• Directions for this task:
Please copy, exactly as they appear below, the lines from the one containing "red banner | 6766" through the one containing "the woman with handbag at (235,458) | 6805".

Saved entries:
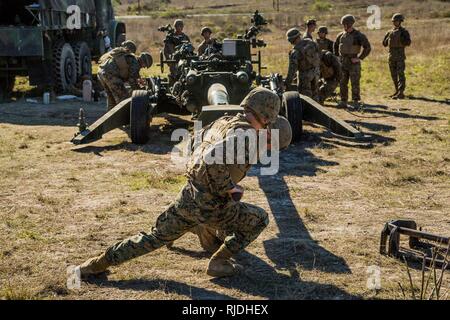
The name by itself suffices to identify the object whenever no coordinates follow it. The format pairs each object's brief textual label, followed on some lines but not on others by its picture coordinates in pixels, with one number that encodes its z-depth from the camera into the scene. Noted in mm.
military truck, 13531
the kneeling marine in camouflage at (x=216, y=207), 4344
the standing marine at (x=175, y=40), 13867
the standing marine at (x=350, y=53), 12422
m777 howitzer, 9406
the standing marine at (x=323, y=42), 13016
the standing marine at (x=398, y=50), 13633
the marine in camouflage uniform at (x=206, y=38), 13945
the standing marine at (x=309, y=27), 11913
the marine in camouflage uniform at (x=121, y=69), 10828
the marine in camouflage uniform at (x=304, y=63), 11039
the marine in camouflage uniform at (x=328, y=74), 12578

...

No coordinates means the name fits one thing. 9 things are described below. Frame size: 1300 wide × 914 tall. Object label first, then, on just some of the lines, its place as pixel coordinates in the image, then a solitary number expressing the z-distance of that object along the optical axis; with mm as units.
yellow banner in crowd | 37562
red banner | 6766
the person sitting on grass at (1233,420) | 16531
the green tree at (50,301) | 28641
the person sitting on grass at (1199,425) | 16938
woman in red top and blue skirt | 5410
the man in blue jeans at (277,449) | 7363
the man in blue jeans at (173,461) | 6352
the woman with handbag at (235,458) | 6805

• Output of the task:
red banner | 6766
the person sitting on grass at (1233,420) | 16531
the green tree at (50,301) | 28641
the person sitting on grass at (1199,425) | 16938
woman in red top and blue skirt | 5410
the man in blue jeans at (277,449) | 7363
the man in blue jeans at (173,461) | 6352
the woman with handbag at (235,458) | 6805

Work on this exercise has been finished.